Preliminary Evaluation Criteria - To be Finalised...ΒΆ

For the segmentation task which frequently includes many sites of metastatic spread in each training case we consider an adapted criteria from the AutoPET challenges. We the Dice Similarity Coefficient (DSC) of total tumour burden (TTB) as well as connected-component false-positive and false negative volume (https://github.com/lab-midas/autoPET). Given the task has specific focus on matching the standardised threshold workflow for measuring imaging biomarkers of PSMA SUVmean and FDG metabolic tumour volume which are both sensitive to the inclusion or omission of voxels near the boundary surface, we will record Surface Dice Coefficient (agreement of voxels constrained to the label perimeter). Lastly we score the percentage agreement to label-derived image biomarkers for SUVmean and tumour volume.

The leaderboard is determined by ranking for each of the 6 catagories (DSC, False-positive, False-negative, Surface Dice, PSMA SUVmean Agreement, FDG Metabolic Tumour Volume Agreement). As there is one PSMA and FDG scan per case the final leaderboard will be comprised of the 12 categories with rank determined as a composite of all categories and a tie being stratified by average (PSMA+FDG) DSC agreement.

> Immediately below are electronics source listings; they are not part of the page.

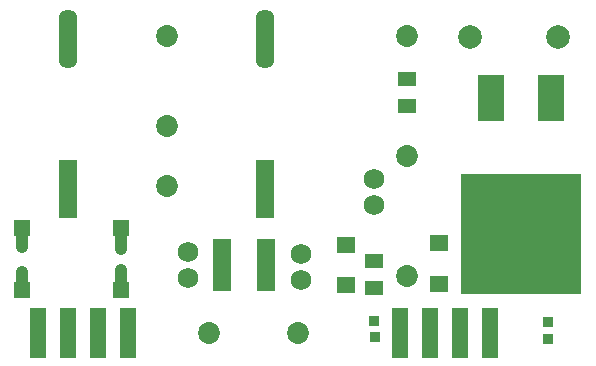
<source format=gbs>
G04*
G04 #@! TF.GenerationSoftware,Altium Limited,Altium Designer,19.0.4 (130)*
G04*
G04 Layer_Color=16711935*
%FSTAX44Y44*%
%MOMM*%
G71*
G01*
G75*
%ADD13R,1.3462X4.1910*%
%ADD14C,1.8542*%
%ADD15C,1.7272*%
%ADD16C,2.0032*%
%ADD17C,1.0000*%
%ADD32R,1.6032X1.4032*%
%ADD33R,0.9652X0.9652*%
%ADD34R,1.6002X1.2192*%
%ADD35R,1.6032X4.4032*%
%ADD36O,1.6032X5.0032*%
%ADD37R,1.6032X5.0032*%
%ADD38R,10.2032X10.2032*%
%ADD39R,2.3032X4.0032*%
%ADD40R,1.3970X1.3970*%
D13*
X-001143Y0002413D02*
D03*
X-001397D02*
D03*
X-001651D02*
D03*
X-000889D02*
D03*
X-0042037D02*
D03*
X-0044577D02*
D03*
X-0047117D02*
D03*
X-0039497D02*
D03*
D14*
X-0025146D02*
D03*
X-0032639D02*
D03*
X-0015875Y0007239D02*
D03*
Y0017399D02*
D03*
X-0036195Y0014859D02*
D03*
Y0019939D02*
D03*
X-0015875Y0027559D02*
D03*
X-0036195D02*
D03*
D15*
X-0034417Y0009228D02*
D03*
Y0007028D02*
D03*
X-0024892Y0009101D02*
D03*
Y0006901D02*
D03*
X-0018669Y0015451D02*
D03*
Y0013251D02*
D03*
D16*
X-0010608Y0027432D02*
D03*
X-0003108D02*
D03*
D17*
X-0040132Y0005969D02*
Y0007747D01*
Y0009525D02*
Y0011303D01*
X-0048514Y0006223D02*
Y00075636D01*
Y00096366D02*
Y0011176D01*
D32*
X-0013208Y0006555D02*
D03*
X-0013208Y0009955D02*
D03*
X-0021082Y0009828D02*
D03*
Y0006428D02*
D03*
D33*
X-0003937Y0001905D02*
D03*
X-00039624Y0003302D02*
D03*
X-0018669Y0003429D02*
D03*
X-00186436Y0002032D02*
D03*
D34*
X-0018669Y00061738D02*
D03*
Y00084598D02*
D03*
X-00159016Y002159D02*
D03*
Y0023876D02*
D03*
D35*
X-0031568Y0008128D02*
D03*
X-0027868D02*
D03*
D36*
X-002794Y0027305D02*
D03*
X-0044577D02*
D03*
D37*
X-002794Y0014605D02*
D03*
X-0044577D02*
D03*
D38*
X-0006223Y0010795D02*
D03*
D39*
X-0008763Y0022245D02*
D03*
X-0003683D02*
D03*
D40*
X-00484759Y00112649D02*
D03*
Y00060071D02*
D03*
X-00401701Y00112649D02*
D03*
Y00060071D02*
D03*
M02*

</source>
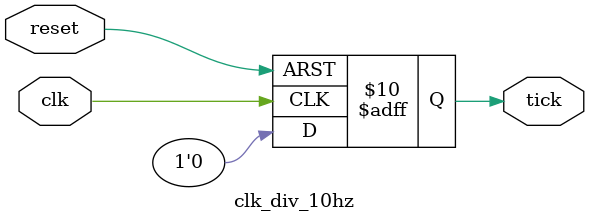
<source format=v>


module top_counter_up_down (
    input clk,
    input reset,
    input mode,
    output [3:0] fndcom,
    output [7:0] fndFont
);

    wire [13:0] fndData;

    counter_up_down U_Counter (
        .clk(clk),
        .reset(reset),
        .mode(mode),
        .count(fndData)
    );

    fndController U_fndController (
        .clk(clk),
        .reset(reset),
        .fndData(fndData),
        .fndCom(fndcom),
        .fndFont(fndFont)
    );

endmodule

module counter_up_down (
    input clk,
    input reset,
    input mode,
    output [13:0] count
);

    wire tick;

    clk_div_10hz U_CLK_DIV_10HZ (
        .clk(clk),
        .reset(reset),
        .tick(tick)
    );

    U_Counter_Up_Down U_Counter_Up_Down (
        .clk(clk),
        .reset(reset),
        .tick(tick),
        .mode(mode),
        .count(count)
    );

endmodule

module U_Counter_Up_Down (
    input clk,
    input reset,
    input tick,
    input mode,
    output [13:0] count
);

    reg [13:0] count_reg;
    wire [$clog2(10000) - 1 :0] counter;

    assign count = count_reg;
    assign counter = count_reg;

    always @(posedge clk, posedge reset) begin
        if (reset) begin
            count_reg <= 0;
        end else begin
            if (mode == 1'b0) begin
                if (tick) begin
                    if (count_reg == 9999) begin
                        count_reg <= 0;
                    end else begin
                        count_reg <= count_reg + 1;
                    end
                end
            end else begin
                if (tick) begin
                    if (count_reg == 0) begin
                        count_reg <= 9999;
                    end else begin
                        count_reg <= count_reg - 1;
                    end
                end
            end
        end
    end
endmodule

module clk_div_10hz (
    input clk,
    input reset,
    output reg tick
);

    reg [$clog2(10_000_000) -1 :0] div_counter;

    always @(posedge clk, posedge reset) begin
        if (reset) begin
            div_counter <= 0;
            tick <= 1'b0;
        end else begin
            if (div_counter == 100_000_000 - 1) begin // 100MHz
                div_counter <= 0;
                tick <= 1'b1;
            end else begin
                div_counter <= div_counter + 1;
                tick <= 1'b0;
            end
        end
    end
endmodule

</source>
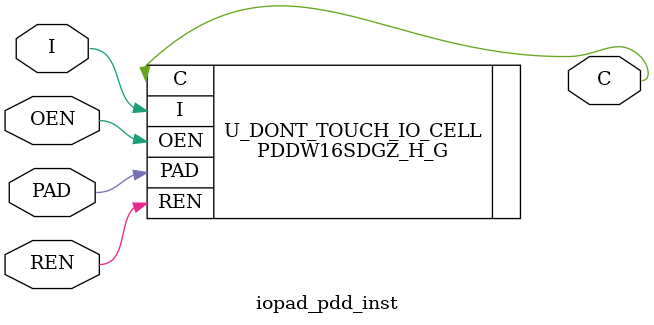
<source format=v>
module iopad_pdd_inst
(
    input   wire    I,
    input   wire    OEN,
    input   wire    REN,

    inout   wire    PAD,

    output  wire    C
);

    PDDW16SDGZ_H_G
    U_DONT_TOUCH_IO_CELL
    (
    .I   (I   ),
    .OEN (OEN ),
    .REN (REN ),
    .PAD (PAD ),
    .C   (C   )
    );

endmodule

</source>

We anticipate that many of the statistics will be co-correlated and overall semantic segmentation accuracy will necessarily yield strong performance in terms of both Dice measures, limited false positive/negative penalty, and accurate biomarker scores. Otherwise, special emphasis should be given for agreement to label surfaces as this has implications for the time required to apply manual corrections as well as biomarker measures (mean and volume) for detected lesions.